Wat zou er achter deze voortdurende zoektocht naar arbeiders zitten? Om vijf uur staan er in elk geval nog steeds mannen te wachten op het marktplein. Ze staren wat doelloos om zich heen. We kunnen uit de gelijkenis niet met zekerheid opmaken of deze mannen al de hele dag hebben staan wachten. Toch lijkt het erop dat ze al wel eerder hebben geprobeerd om werk te vinden. Als de baas ze vraagt waarom ze daar al de hele dag staan, antwoorden ze: “er is niemand die ons ingehuurd heeft.” Dat doet mij vermoeden dat de mannen die nu nog op de markt staan, ook niet de beste arbeidskrachten zijn. Het zijn niet degenen die nog steeds niet zijn ingehuurd.

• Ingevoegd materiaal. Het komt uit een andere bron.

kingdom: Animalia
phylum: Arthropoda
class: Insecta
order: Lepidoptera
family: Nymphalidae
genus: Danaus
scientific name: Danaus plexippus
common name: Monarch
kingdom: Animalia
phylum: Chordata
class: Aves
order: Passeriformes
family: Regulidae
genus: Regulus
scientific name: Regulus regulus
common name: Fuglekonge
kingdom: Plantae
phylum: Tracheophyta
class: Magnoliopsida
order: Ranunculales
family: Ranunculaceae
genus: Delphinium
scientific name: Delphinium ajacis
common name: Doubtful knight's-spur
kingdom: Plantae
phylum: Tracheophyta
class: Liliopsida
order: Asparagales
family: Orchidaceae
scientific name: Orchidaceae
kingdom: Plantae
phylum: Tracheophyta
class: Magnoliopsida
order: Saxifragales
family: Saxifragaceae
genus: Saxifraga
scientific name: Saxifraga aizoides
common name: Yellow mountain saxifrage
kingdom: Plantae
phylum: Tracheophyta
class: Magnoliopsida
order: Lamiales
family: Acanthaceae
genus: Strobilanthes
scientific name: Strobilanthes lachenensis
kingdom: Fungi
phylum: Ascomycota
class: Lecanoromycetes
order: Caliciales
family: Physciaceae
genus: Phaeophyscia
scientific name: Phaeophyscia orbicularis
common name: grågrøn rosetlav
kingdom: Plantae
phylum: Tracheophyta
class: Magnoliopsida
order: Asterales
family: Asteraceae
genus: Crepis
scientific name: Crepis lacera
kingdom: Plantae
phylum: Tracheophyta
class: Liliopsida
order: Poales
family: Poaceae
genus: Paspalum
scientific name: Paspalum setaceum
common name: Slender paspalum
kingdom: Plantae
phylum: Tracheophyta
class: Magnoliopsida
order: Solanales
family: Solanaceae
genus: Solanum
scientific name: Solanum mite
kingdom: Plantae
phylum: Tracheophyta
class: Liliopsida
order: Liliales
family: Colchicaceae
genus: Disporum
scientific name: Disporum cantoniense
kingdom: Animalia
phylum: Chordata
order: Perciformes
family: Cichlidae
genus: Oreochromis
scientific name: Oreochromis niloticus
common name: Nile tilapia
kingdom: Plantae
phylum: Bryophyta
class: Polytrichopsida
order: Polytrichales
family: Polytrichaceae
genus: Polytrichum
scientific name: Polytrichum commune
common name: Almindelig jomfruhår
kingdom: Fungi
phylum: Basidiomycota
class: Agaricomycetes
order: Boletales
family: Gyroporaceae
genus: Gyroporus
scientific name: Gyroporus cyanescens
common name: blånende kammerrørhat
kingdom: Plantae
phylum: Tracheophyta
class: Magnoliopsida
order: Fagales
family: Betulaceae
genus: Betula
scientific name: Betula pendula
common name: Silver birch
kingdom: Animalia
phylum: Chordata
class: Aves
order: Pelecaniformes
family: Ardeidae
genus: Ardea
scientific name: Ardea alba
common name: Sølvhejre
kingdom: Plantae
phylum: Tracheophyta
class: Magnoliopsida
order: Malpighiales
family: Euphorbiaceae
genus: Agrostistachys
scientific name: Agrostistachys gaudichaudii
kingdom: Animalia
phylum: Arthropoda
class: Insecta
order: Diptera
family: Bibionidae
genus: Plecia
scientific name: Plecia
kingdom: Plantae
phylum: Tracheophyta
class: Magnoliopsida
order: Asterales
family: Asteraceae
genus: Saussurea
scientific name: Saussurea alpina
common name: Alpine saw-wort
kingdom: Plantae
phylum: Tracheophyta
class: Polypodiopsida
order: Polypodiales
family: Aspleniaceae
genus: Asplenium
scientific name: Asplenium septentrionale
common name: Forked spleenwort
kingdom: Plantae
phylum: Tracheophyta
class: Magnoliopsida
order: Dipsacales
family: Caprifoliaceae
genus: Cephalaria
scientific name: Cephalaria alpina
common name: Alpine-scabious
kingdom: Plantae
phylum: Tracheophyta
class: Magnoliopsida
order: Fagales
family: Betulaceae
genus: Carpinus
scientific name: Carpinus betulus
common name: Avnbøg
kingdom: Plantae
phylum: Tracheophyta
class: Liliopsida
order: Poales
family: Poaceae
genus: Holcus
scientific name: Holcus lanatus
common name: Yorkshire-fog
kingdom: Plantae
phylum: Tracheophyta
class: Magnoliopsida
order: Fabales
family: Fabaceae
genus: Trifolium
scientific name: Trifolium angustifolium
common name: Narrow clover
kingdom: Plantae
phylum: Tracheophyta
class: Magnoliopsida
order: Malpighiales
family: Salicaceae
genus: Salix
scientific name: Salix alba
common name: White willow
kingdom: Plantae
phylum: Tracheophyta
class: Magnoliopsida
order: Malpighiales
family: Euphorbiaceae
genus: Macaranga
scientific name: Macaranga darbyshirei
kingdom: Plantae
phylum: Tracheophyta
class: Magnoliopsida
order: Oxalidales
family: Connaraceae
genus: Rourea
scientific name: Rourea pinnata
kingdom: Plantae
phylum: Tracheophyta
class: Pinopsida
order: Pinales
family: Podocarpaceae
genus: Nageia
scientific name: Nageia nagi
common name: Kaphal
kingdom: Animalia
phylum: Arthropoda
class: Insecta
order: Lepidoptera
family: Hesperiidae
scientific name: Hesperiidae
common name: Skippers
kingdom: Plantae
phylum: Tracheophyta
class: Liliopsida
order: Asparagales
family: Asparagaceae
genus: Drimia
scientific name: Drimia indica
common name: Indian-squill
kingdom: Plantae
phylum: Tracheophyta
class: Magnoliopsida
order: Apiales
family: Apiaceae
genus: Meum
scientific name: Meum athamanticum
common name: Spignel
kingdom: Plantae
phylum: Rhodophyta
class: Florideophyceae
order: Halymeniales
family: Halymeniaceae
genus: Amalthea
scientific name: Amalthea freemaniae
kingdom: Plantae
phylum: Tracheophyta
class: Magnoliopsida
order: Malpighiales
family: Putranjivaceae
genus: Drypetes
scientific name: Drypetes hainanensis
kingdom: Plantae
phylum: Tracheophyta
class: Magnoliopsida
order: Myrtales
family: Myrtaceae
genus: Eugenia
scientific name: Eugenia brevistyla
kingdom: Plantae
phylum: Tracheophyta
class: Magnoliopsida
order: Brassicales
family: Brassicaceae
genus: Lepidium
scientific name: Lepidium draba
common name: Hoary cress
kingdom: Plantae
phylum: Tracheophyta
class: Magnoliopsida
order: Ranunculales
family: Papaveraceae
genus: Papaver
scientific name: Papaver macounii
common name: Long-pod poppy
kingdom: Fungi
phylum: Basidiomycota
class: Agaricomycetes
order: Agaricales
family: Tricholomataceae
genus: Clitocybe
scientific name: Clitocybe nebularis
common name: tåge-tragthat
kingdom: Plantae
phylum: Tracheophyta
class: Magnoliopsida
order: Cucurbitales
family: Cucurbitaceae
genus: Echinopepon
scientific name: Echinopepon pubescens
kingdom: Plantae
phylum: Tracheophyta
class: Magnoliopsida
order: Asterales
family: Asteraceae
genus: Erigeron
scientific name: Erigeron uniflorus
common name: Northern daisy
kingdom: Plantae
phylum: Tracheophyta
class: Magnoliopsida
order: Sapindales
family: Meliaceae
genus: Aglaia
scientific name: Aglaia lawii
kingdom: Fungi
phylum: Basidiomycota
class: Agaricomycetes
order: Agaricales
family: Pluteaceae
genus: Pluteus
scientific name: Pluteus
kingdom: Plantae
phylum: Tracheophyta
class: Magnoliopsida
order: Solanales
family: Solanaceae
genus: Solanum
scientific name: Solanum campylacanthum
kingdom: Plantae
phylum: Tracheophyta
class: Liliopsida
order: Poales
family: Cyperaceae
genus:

De werkers van het elfde uur. Ineens doet het me denken aan degenen die altijd als laatste gekozen werden met gym op school, als we een team mochten samenstellen. Als het inderdaad zo is dat deze werkers van het laatste uur al heel de dag staan wachten in de hoop om iets te verdienen, dan waren de werkers van het elfde uur ook de mannen die wisten dat ze ’s avonds geen geld mee naar huis konden nemen. Het dagloon, de denari, is meer dan beloning voor het werk, het betekent je gezin kunnen voorzien. Ik denk dat Jezus wil zeggen dat dit geen mensen zijn om jaloers op te zijn.Ik voel me zelf een arbeider van het eerste uur en ik denk dat dit geldt voor de meesten van mijn hoorders. Maar zijn wij dat ook? Of denken wij dan teveel dat er in het koninkrijk van God iets te verdienen is? Zijn de arbeiders van het eerste uur misschien degenen die zich blindstaren op de beloning en op hun eigen verdienste. Die denken dat God hen heeft gekozen omdat ze iets te bieden hebben, dat ze beter zijn dan de andere arbeiders. Zijn wij niet om dezelfde reden gekozen als de arbeiders die om vijf uur nog op het marktplein stonden? In deze spanning zet ik de preek. We voelen ons in onze verontwaardiging als de eerste arbeiders, maar wij zijn niets beter dan de arbeiders van het laatste uur. We hadden zelf niets mee te brengen. We wisten dat we met lege handen naar huis zouden moeten gaan. Maar toen kwam Jezus naar ons toe. Hij nodigde ons uit om te werken in zijn wijngaard. En het loon? Een denari of liever iets meer? Bij God zijn er geen salarisonderhandelingen. Ons loon, het zal genade zijn. Het is voor ieder van ons precies wat we nodig hebben. Voor de eersten en de laatsten is het dagelijks brood.
Ds. Cornelie Vreugdenhil-Mijnarends is predikant (PKN) te Katwijk aan Zee.